Bisnis.com, JAKARTA — Ketua Komite Anti Dumping Indonesia (KADI) Donna Gultom mengakui lonjakan volume impor besi dan baja (HS 72) sepanjang 2021 disebabkan belum jelasnya arah kebijakan pemerintah terkait dengan produk dumping yang masuk ke Tanah Air.
Alasannya, Kementerian Perdagangan (Kemendag) sudah menyampaikan keputusan untuk memperpanjang pengenaan Bea Masuk Anti Dumping (BMAD) produk cold rolled coil/sheet (CRC/S), HRC hingga HRC paduan dari sejumlah negara eksportir termasuk China kepada Kementerian Keuangan (Kemenkeu) sejak 2016.
Hanya saja, keputusan perpanjangan pengenaan BMAD atas impor produk dumping dari Jepang, Korea Selatan, China, Malaysia, Taiwan hingga Vietnam tidak kunjung diputuskan lewat Peraturan Menteri Keuangan atau PMK tentang Pengenaan Bea Masuk Anti Dumping.
Adapun seluruh instrumen pengaturan impor lewat BMAD itu sudah berakhir pada 2016 lalu seperti PMK 65/2013 jo. PMK 224/2014 untuk produk CRC/S dari Jepang, Korea Selatan, China, Taiwan hingga Vietnam dan PMK 23/2011 untuk produk HRC (canai panas tidak dibalut/disepuh/dilapisi) dari Malaysia dan Korea Selatan.
“Yang merasa dirugikan sekarang kan industri hulu, tetapi selama ini yang memanfaatkan barang dumping itu kan industri hilir situasinya seperti itu karena kita tidak jelas arahnya hulu atau hilir yang kita prioritaskan, pemerintah belum bisa memutuskan,” kata Donna melalui sambungan telepon, Minggu (27/2/2022).
Terkendalanya keputusan BMAD itu juga dilatari oleh tingginya desakan importir atau industri hilir untuk mensetop upaya perpanjangan bea masuk produk baja murah tersebut.
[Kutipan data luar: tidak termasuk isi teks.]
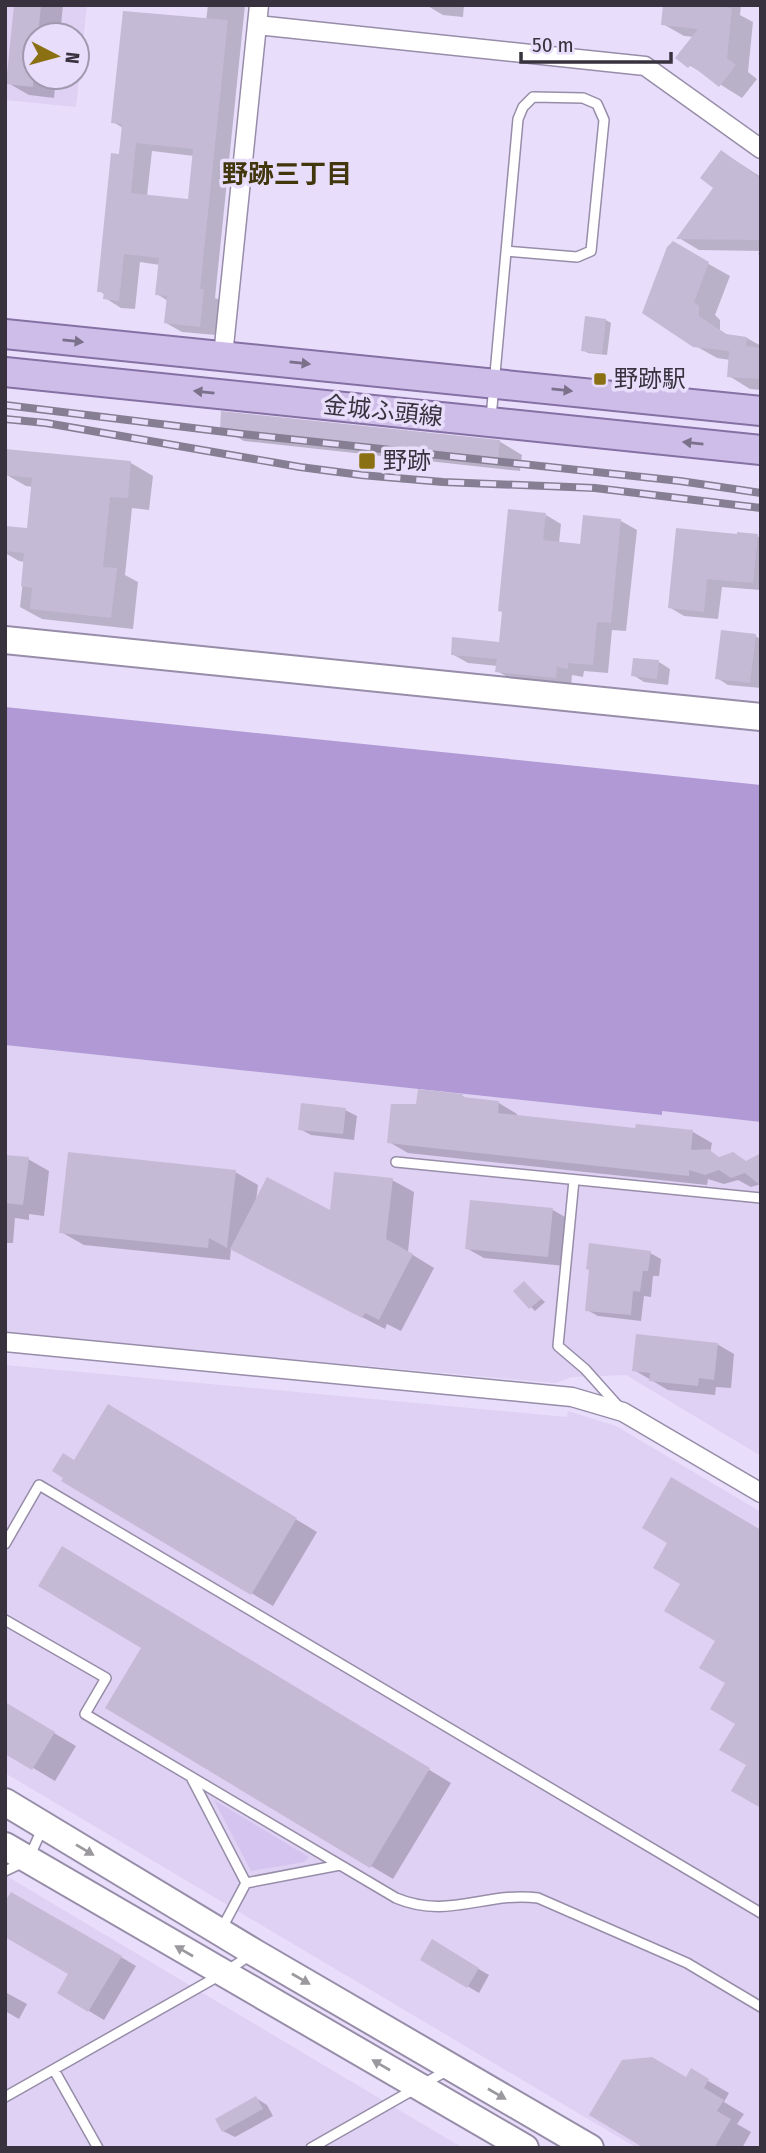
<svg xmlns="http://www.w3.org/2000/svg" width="766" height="2153" font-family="'Fira Sans Condensed','Noto Sans JP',sans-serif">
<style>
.built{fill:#ded1f3;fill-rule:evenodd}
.green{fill:#d5c4f0}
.water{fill:#b099d5}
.shadow{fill:#0003;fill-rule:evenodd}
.building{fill:#c5bad6;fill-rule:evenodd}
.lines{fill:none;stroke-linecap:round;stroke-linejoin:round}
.lane-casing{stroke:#978da8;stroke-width:12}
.street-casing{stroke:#978da8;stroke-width:21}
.secondary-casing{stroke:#978da8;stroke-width:30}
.primary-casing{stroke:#8570a4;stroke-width:32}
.lane{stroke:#fff;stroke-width:9}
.street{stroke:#fff;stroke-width:18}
.secondary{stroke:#fff;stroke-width:26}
.primary{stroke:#cfbde9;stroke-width:28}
.rail-casing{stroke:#867f93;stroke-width:8}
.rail{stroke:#e8defb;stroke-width:5;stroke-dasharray:16;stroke-linecap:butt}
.oneway{fill:#7b718b}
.oneway2{fill:#9b989e}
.poi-dot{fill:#8a7012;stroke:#e8defb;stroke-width:2.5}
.labels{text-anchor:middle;stroke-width:7;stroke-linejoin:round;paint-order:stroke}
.poi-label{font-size:24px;fill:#37323e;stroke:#e8defb;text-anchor:start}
.street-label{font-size:24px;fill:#37323e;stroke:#e8defb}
.neighbourhood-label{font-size:26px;font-weight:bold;fill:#42360c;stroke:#e8defb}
</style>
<rect width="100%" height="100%" fill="#e8defb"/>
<path class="built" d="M 5,5 L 87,5 L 76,107 L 5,100 ZM 35,35 L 77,35 L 77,77 L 35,77 Z
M 5,1045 L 661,1115 L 662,1111 L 761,1122 L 761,1456 L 626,1375 L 572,1377 L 555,1383 L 5,1333 Z
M 5,1365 L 567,1417 L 568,1411 L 616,1426 L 761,1512 L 761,2148 L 637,2148 L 5,1773 Z
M 5,1875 L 211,1998 L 463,2148 L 5,2148 Z"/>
<path class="green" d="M 214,1800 L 309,1857 L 304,1862 L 251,1871 Z"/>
<path class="water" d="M 5,707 L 761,785 L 761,1122 L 662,1111 L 662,1115 L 5,1045 Z"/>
<path class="shadow" d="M 16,5 L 78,5 L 63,5 L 60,35 L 35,35 L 35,77 L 56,77 L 54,98 L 29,95 L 8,83 Z
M 208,5 L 245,5 L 215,298 L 220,300 L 216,335 L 182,332 L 166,323 L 168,301 L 157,294 L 160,265 L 140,262 L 135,309 L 121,308 L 105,298 L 106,295 L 99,291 L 123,128 L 113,122 L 206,21 ZM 152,151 L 194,156 L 189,201 L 147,196 Z
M 426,5 L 464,5 L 463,17 L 443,15 Z
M 665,5 L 741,5 L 740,15 L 753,22 L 748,72 L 757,79 L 742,98 L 678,58 L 694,37 L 684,36 L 663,24 Z
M 722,152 L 761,177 L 761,256 L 758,254 L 760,251 L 699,250 L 679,238 L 716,187 Z
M 673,244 L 730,276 L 715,315 L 720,320 L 720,330 L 729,336 L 747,338 L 761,346 L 761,390 L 750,389 L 729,376 L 730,360 L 717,358 L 694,345 Z
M 606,320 L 611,323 L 607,355 L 588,353 L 583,350 Z
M 221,428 L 499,441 L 522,455 L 520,471 L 244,441 Z
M 7,451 L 131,463 L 153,476 L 149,510 L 132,508 L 125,575 L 138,582 L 133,629 L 42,619 L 20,607 L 25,562 L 19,561 L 5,553 L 5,528 L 29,530 L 33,487 L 26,486 L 5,474 Z
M 546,515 L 561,524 L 559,543 L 582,546 L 621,521 L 637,530 L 626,631 L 612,630 L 608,673 L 584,671 L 583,677 L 572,675 L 571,686 L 513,680 L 497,671 L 498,666 L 468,663 L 452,654 L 500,644 Z
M 677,530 L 761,537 L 761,590 L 722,587 L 718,619 L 684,616 L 669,607 Z
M 755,636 L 761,639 L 761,688 L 728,685 L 717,678 Z
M 659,662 L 670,669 L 668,685 L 644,682 L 633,675 Z
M 462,1096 L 470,1100 L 499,1103 L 517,1114 L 517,1117 L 637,1129 L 637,1126 L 693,1132 L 712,1143 L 710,1153 L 720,1159 L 733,1154 L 761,1184 L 751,1187 L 738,1180 L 724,1184 L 708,1179 L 707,1185 L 408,1153 L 389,1142 L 418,1106 Z
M 345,1110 L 357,1116 L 354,1140 L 311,1135 L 300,1129 Z
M 5,1156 L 28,1159 L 49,1171 L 44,1216 L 29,1214 L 29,1220 L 15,1218 L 13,1243 L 5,1243 Z
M 235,1172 L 258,1185 L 256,1201 L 332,1213 L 392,1180 L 414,1192 L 408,1252 L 434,1268 L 401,1331 L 387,1324 L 385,1329 L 231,1249 L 230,1260 L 84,1245 L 61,1232 Z
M 553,1210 L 570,1220 L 565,1266 L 484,1258 L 466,1248 Z
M 650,1253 L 661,1259 L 659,1276 L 653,1276 L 651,1297 L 644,1296 L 641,1321 L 598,1316 L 587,1310 Z
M 524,1283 L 545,1302 L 535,1311 L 515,1291 Z
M 717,1344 L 734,1354 L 731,1388 L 716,1387 L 715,1395 L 668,1390 L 634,1370 Z
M 130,1419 L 317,1532 L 273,1606 L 64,1481 L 75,1462 Z
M 85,1562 L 451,1783 L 393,1879 L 371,1866 L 143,1648 Z
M 5,1704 L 76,1746 L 55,1781 L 5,1751 Z
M 5,1899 L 91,1939 L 136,1966 L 104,2020 L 59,1993 L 70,1974 L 5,1935 Z
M 432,1942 L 489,1975 L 479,1993 L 422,1959 Z
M 5,1992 L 27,2004 L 19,2019 L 5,2011 Z
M 691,2071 L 729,2093 L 724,2102 L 744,2114 L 737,2124 L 751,2132 L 742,2148 L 647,2148 Z
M 256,2098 L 267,2105 L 273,2116 L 235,2137 L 223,2131 Z"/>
<path class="building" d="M 14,5 L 41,5 L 38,35 L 35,35 L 33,87 L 6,84 Z
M 663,5 L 714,5 L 732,8 L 727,58 L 736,65 L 719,87 L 691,65 L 688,68 L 675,58 L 698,29 L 661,25 Z
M 123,11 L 228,20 L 200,289 L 204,289 L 200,327 L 164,323 L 167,296 L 155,295 L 159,258 L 124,254 L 119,301 L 103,299 L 104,292 L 97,292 L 111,153 L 119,154 L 122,124 L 111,123 ZM 136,143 L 193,149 L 188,199 L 131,193 Z
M 721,150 L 761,179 L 761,240 L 676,239 L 713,188 L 700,178 Z
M 673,241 L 709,262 L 694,302 L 699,306 L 699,316 L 726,334 L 747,337 L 746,346 L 761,348 L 761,379 L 727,377 L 729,351 L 693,347 L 642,313 L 667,247 Z
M 585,316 L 606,319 L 602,354 L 581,351 Z
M 221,411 L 500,440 L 498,459 L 220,429 Z
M 5,449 L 131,461 L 128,498 L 110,497 L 103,567 L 117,568 L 111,618 L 30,609 L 32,588 L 21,586 L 24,553 L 5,551 L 5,526 L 27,528 L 32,478 L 5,475 Z
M 508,509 L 546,513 L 543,540 L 580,544 L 583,515 L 621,519 L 611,623 L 597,622 L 593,665 L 568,663 L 568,669 L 557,667 L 556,678 L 495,672 L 497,659 L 451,655 L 452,637 L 499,642 L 502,612 L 498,611 Z
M 676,528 L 737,534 L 737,532 L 758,534 L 753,583 L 707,579 L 704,612 L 668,608 Z
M 721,630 L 756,634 L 750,683 L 715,679 Z
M 633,658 L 659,660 L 657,679 L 631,676 Z
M 418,1089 L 463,1094 L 462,1097 L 499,1101 L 498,1113 L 635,1128 L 636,1124 L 693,1130 L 691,1150 L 708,1149 L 719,1157 L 733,1152 L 746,1161 L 761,1153 L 761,1186 L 745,1173 L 731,1178 L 719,1170 L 705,1175 L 689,1170 L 689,1176 L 387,1143 L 391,1104 L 416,1104 Z
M 301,1103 L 346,1108 L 343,1134 L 298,1130 Z
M 68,1152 L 236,1170 L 227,1248 L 209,1238 L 208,1248 L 59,1233 Z
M 5,1155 L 29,1157 L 23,1205 L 5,1203 Z
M 334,1172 L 393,1178 L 386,1239 L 413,1254 L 379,1320 L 365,1313 L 362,1318 L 230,1249 L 267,1177 L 330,1210 Z
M 470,1200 L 553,1208 L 548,1257 L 465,1249 Z
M 589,1243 L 651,1251 L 648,1271 L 643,1271 L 640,1292 L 633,1291 L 631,1315 L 585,1311 L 589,1270 L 586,1269 Z
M 524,1281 L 541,1299 L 529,1309 L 513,1291 Z
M 636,1334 L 718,1343 L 714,1380 L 699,1378 L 698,1386 L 649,1381 L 650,1373 L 632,1371 Z
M 108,1404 L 297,1518 L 251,1595 L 61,1481 L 63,1478 L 52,1471 L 63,1453 L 74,1460 Z
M 671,1477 L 761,1530 L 761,1808 L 731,1791 L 746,1765 L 719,1750 L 735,1724 L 710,1709 L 725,1683 L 699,1668 L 715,1641 L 664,1611 L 680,1584 L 653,1568 L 667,1543 L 642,1528 Z
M 62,1546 L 430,1768 L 370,1868 L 105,1708 L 141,1648 L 38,1586 Z
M 5,1702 L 55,1732 L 32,1770 L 5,1754 Z
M 11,1892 L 122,1956 L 88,2012 L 57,1993 L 68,1974 L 5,1937 L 5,1901 Z
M 432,1939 L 479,1968 L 467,1988 L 420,1960 Z
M 652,2057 L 686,2077 L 691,2068 L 709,2079 L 704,2088 L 724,2100 L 717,2111 L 731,2119 L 714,2148 L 644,2148 L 589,2115 L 622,2060 Z
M 256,2096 L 263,2109 L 222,2132 L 215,2119 Z"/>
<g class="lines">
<defs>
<path id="lane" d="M 491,418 L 518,119 L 523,107 L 533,97 L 583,98 L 597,104 L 604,120 L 591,251 L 577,257 L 506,251
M 396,1162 L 761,1198
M 574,1180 L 558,1346 L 585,1369 L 619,1407
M 5,1544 L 39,1485 L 761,1913
M 5,1620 L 106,1678 L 85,1714 L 396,1898 C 448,1920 487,1891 538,1898 L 687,1963 L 761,2007
M 192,1779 L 246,1883
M 5,1871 L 28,1860 L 43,1827
M 221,1930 L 246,1883 L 340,1865
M 54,2070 L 98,2148
M 5,2097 L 222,1974 L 252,1954
M 311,2148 L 448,2070"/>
<path id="street" d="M 257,25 L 645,66 L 761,149
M 223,356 L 259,5
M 5,1342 L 572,1397 L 623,1412 L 761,1493"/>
<path id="secondary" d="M 5,640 L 761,717
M 5,1802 L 255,1953 L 590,2148
M 5,1846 L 525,2148"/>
<path id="primary" d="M 5,334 L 761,411
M 5,372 L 761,450"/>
</defs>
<use href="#lane" class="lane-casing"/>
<use href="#street" class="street-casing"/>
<use href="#secondary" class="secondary-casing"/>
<use href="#primary" class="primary-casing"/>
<use href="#lane" class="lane"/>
<use href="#street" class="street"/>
<use href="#secondary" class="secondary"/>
<use href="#primary" class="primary"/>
<defs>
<path id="rail" d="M 5,405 L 242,434 L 680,481 L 761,493
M 5,419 L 46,423 L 300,467 L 361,475 L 443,482 L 595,488 L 761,508"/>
</defs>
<use href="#rail" class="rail-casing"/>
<use href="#rail" class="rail"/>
</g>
<defs><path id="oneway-solid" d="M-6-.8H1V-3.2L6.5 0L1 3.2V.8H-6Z" transform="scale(1.75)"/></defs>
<g class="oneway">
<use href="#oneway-solid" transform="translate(73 341) rotate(6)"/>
<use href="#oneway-solid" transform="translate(300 363) rotate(6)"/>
<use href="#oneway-solid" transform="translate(562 390) rotate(6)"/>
<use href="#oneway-solid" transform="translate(204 392) rotate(-174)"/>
<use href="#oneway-solid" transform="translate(693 443) rotate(-174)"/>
</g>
<g class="oneway2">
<use href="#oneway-solid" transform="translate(85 1850) rotate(31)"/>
<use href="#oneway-solid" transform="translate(184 1951) rotate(-150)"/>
<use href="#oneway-solid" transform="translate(301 1979) rotate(30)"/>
<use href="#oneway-solid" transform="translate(381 2065) rotate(-150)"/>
<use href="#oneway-solid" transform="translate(497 2094) rotate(30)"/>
</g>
<g class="poi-dot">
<rect x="593" y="372" width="14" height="14" rx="3.5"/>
<rect x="358" y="452" width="18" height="18" rx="3.5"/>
</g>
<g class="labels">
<g class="poi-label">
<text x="614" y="387">野跡駅</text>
<text x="383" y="469">野跡</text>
</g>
<g class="street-label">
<text transform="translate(383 411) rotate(6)" y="8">金城ふ頭線</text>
</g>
<g class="neighbourhood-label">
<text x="287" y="183">野跡三丁目</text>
</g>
</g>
<rect width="766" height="2153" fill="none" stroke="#37323e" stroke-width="14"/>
<g transform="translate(56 56) rotate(96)"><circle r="33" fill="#e8defb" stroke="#a199af" stroke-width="2"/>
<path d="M0-5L12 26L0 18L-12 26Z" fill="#8a7012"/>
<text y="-10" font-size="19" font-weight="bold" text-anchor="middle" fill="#37323e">N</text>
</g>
<path d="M521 52v10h150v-10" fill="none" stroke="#37323e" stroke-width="3.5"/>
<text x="532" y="52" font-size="21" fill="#37323e" stroke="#e8defb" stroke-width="5" paint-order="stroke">50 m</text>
</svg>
Hal itu juga membuat berlarutnya keputusan perpanjangan pengenaan bea masuk pada impor atas produk baja murah itu.
Badan Pusat Statistik (BPS) melaporkan volume impor besi dan baja (HS 72) sepanjang 2021 sebesar 13,03 juta ton atau mengalami peningkatan 15 persen dari pencatatan 2020 di posisi 11,35 juta ton. Kendati demikian, nilai impor HS 72 pada 2021 menyentuh di angka US$11,95 miliar atau mengalami peningkatan sebesar 74 persen dari torehan 2020 di angka US$6,85 miliar.
“Banyak sekali mereka importir bahan CRC/S menjual lagi ke dalam negeri untuk industri-industri hilir itu kan besar sekali marginnya itu sulit sekali kita karena mereka sudah beberapa tahun menikmati itu tiba-tiba dikenakan bea masuk bisa dibayangkan ekonominya terganggu,” kata dia.
Seperti diberitakan sebelumnya, Industri baja nasional masih dirundung tingginya impor yang menggerus utilisasi produksi hingga menjadi 40 persen saja pada semester I/2021.
Ketua Klaster Produk Flat The Indonesian Iron & Steel Industry Association (IISIA) Melati Sarnita mengatakan, peningkatan impor yang terjadi akan semakin berdampak pada utilisasi industri baja nasional, di mana sampai dengan semester I/ 2021 hanya sebesar rata-rata 40 persen.
“Masih jauh dari kondisi good utilization sebesar 80 persen,” kata Melati dalam keterangannya, Jumat (24/12/2021). Dia mengatakan, peningkatan impor baja dengan kode HS 72 sebesar 20 persen terhitung tinggi. Khusus untuk produk CRC/S, selain mengalami peningkatan sebesar 63 persen dari tahun sebelumnya, sebanyak 700.000 ton, atau 53 persennya merupakan CRC/S paduan.
Melati mengkhawatirkan kondisi tersebut akan terus berlangsung sampai kuartal kedua 2022 jika pemerintah tidak segera melakukan pengendalian, karena kuota impor terus diberikan.